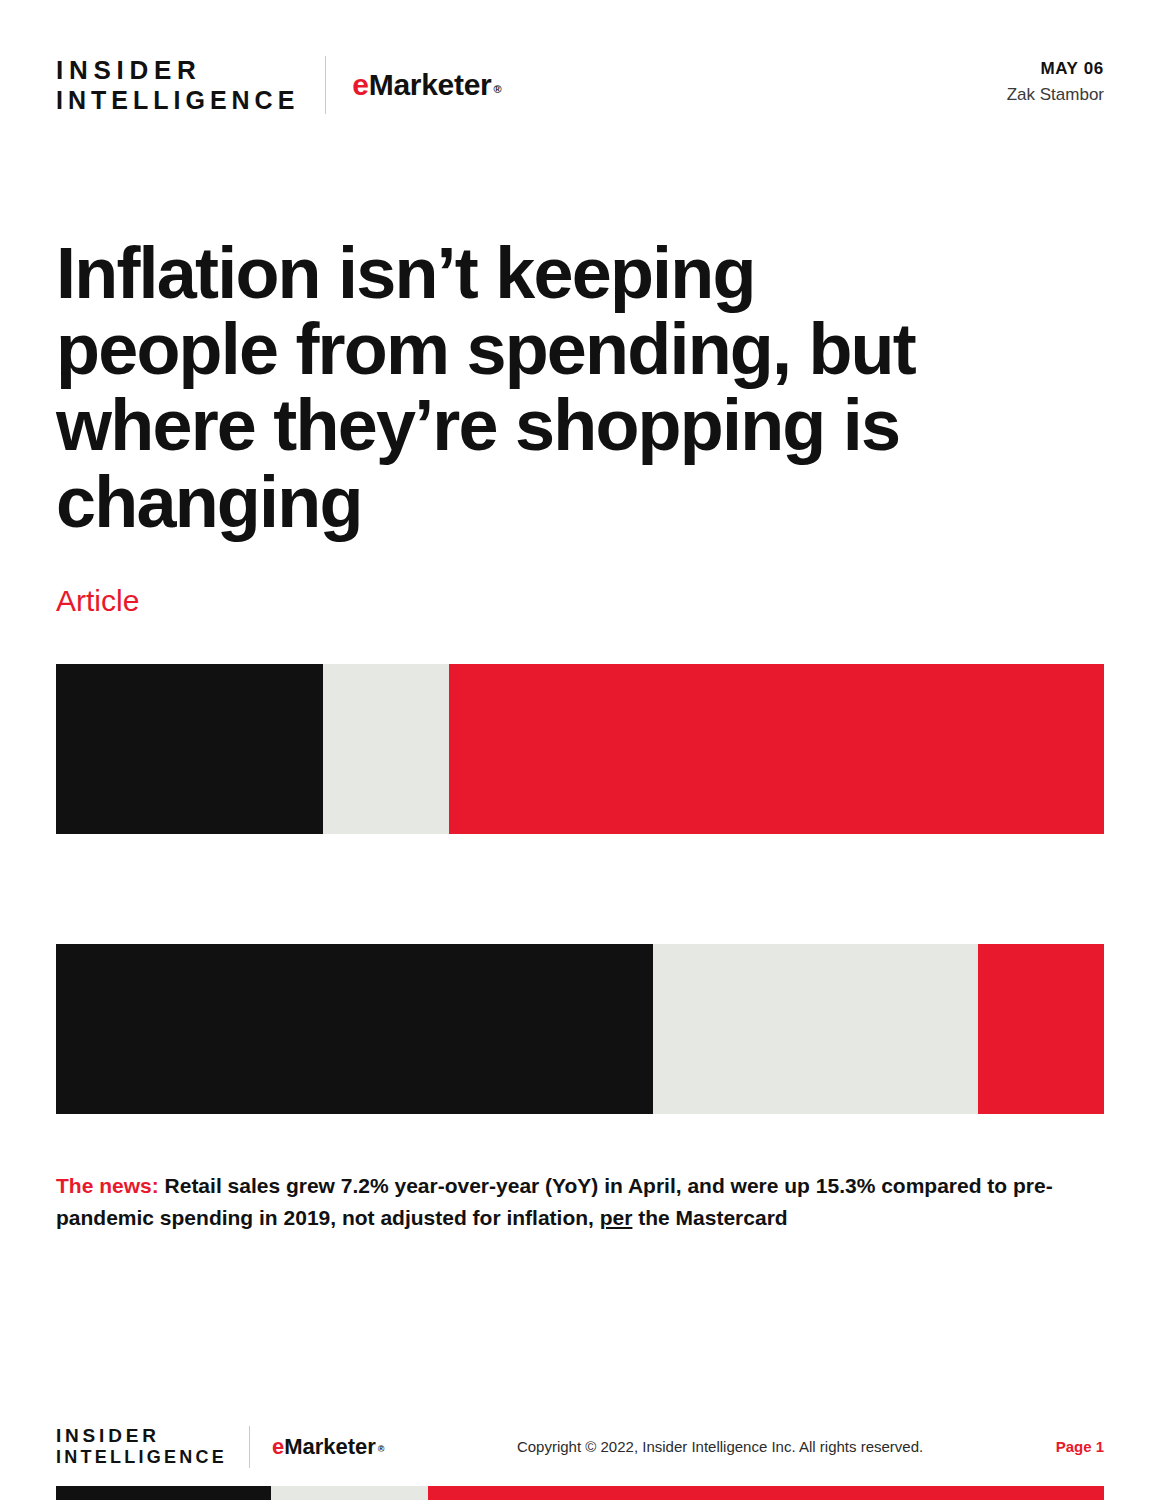INSIDER INTELLIGENCE
eMarketer®
MAY 06
Zak Stambor
Inflation isn’t keeping people from spending, but where they’re shopping is changing
Article
The news: Retail sales grew 7.2% year-over-year (YoY) in April, and were up 15.3% compared to pre-pandemic spending in 2019, not adjusted for inflation, per the Mastercard
INSIDER INTELLIGENCE
eMarketer®
Copyright © 2022, Insider Intelligence Inc. All rights reserved.
Page 1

---------------

**Task objective:** Give only the number of lines in the listing above that include the string "spending".

**Solution below:** 2